Six Organs of Admittance – School of the Flower

Six Organs of Admittance
School of the Flower

If the indie-rock pundits are to be believed, the recent crop of “freak-folk” progenitors – Devendra Banhart, Joanna Newsom, Animal Collective, and the like – are as notable for their obscure influences as they are for their music. John Fahey? Check. Vashti Bunyan? Check. Michael Hurley? Check. As far as obscure, cred-building influences go, however, it’s pretty tough to beat Gary Higgins. You see, no one’s sure who the hell he is. He released a well-received record in the mid-70s and disappeared. He was probably in prison at some point. He might still be.

On School of the Flower, Six Organs of Admittance mastermind Ben Chasny covers Higgins’s “Thicker Than a Smokey” and includes a brief statement in the liner notes: “If anyone has any information regarding the whereabouts or fate of Gary Higgins please contact us at Drag City.”

Chasny’s Six Organs project is only loosely connected with the aforementioned new-folk artists. He shares a rough geographical location with scene leader Banhart and taste-making record label Young God (northern California), but Chasny’s approach to folk music is diametrically opposed to those artists listed above. Instead of relying on folk’s longstanding tradition of narrative and structure, Chasny borrows only its rustic earthliness, building his free-form jams from the ground up. Only Chasny’s penchant for soft acoustic finger-picking shares anything with the tradition of folk music.

Building on his pillowy beds of melody, Chasny adds skyscraping electric guitars and his own heavenly voice. The Higgins track is actually the most structured on the album. When Chasny busts out the vocals, he does so to augment the mood of these songs rather than to convey emotion.
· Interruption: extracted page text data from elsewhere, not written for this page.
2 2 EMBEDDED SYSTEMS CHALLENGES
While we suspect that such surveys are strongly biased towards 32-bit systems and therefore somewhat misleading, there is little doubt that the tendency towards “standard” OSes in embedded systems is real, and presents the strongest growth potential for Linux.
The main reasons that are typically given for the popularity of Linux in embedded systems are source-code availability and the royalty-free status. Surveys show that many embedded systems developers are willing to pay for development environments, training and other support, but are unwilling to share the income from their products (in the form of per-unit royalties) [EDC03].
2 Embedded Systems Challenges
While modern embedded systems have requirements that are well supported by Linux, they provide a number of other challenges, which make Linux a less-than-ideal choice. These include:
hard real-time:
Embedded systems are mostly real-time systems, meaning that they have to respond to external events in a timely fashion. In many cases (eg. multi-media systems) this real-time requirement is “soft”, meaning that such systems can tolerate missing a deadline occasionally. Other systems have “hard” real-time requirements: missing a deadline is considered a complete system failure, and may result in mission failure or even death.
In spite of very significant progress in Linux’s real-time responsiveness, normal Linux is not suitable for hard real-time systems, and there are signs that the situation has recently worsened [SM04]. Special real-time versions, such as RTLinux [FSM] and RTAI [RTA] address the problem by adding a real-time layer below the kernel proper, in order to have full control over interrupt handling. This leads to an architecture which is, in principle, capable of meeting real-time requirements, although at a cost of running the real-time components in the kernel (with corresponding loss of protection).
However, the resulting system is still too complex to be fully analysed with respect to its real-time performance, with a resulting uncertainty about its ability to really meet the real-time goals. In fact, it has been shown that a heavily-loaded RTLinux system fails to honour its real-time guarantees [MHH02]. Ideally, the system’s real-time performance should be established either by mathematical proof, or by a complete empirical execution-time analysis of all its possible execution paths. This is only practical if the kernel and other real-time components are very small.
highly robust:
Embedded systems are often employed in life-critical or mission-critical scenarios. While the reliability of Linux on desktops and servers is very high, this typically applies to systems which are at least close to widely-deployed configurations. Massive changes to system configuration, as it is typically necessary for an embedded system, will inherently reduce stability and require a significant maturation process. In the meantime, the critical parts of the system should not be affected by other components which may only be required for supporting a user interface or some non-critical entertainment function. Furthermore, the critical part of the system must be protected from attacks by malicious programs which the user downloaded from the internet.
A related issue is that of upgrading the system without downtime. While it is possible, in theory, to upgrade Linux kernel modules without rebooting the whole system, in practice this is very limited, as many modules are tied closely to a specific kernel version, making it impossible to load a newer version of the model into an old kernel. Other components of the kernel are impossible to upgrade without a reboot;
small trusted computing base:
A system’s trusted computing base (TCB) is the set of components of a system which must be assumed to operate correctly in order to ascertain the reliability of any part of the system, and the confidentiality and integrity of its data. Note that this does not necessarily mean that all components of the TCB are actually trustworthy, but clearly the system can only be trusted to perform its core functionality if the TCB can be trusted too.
A full-time member of Northwestern psychedelic rock behemoth Comets on Fire, Chasny’s electric ruminations carry the songs, be it the droning prattle of “Saint Cloud” or the humming, silver lead on “Home.”

As eclectic as Chasny’s influences may be, there isn’t much here that would sound out of place to underground rock fans. The astral tones of “Home” wouldn’t sound out of place on a Wilco record, and the percussion and white noise eruptions of the title track recall his work with Comets on Fire. The opener, “Eighth Cognition / All You’ve Left,” opens with a blast of discord before settling soothingly into a lilting ballad. The short resonating guitar piece “Lisboa” closes the album with a burst of optimism, its wordless lullaby a fitting wrap-up to the album’s hard-won tunefulness.

The cover art of School of the Flower is perfect: artfully rendered, full of solid colors and hazy lines, it reflects the elemental quality of the album. Vaguely familiar, inarguably open to interpretation, School of the Flower is a triumph of ambiguity. Six Organs has little to do with the recent freak-folk scene, but if his proximity to those artists brings greater attention to School of the Flower, we’re all better off for it.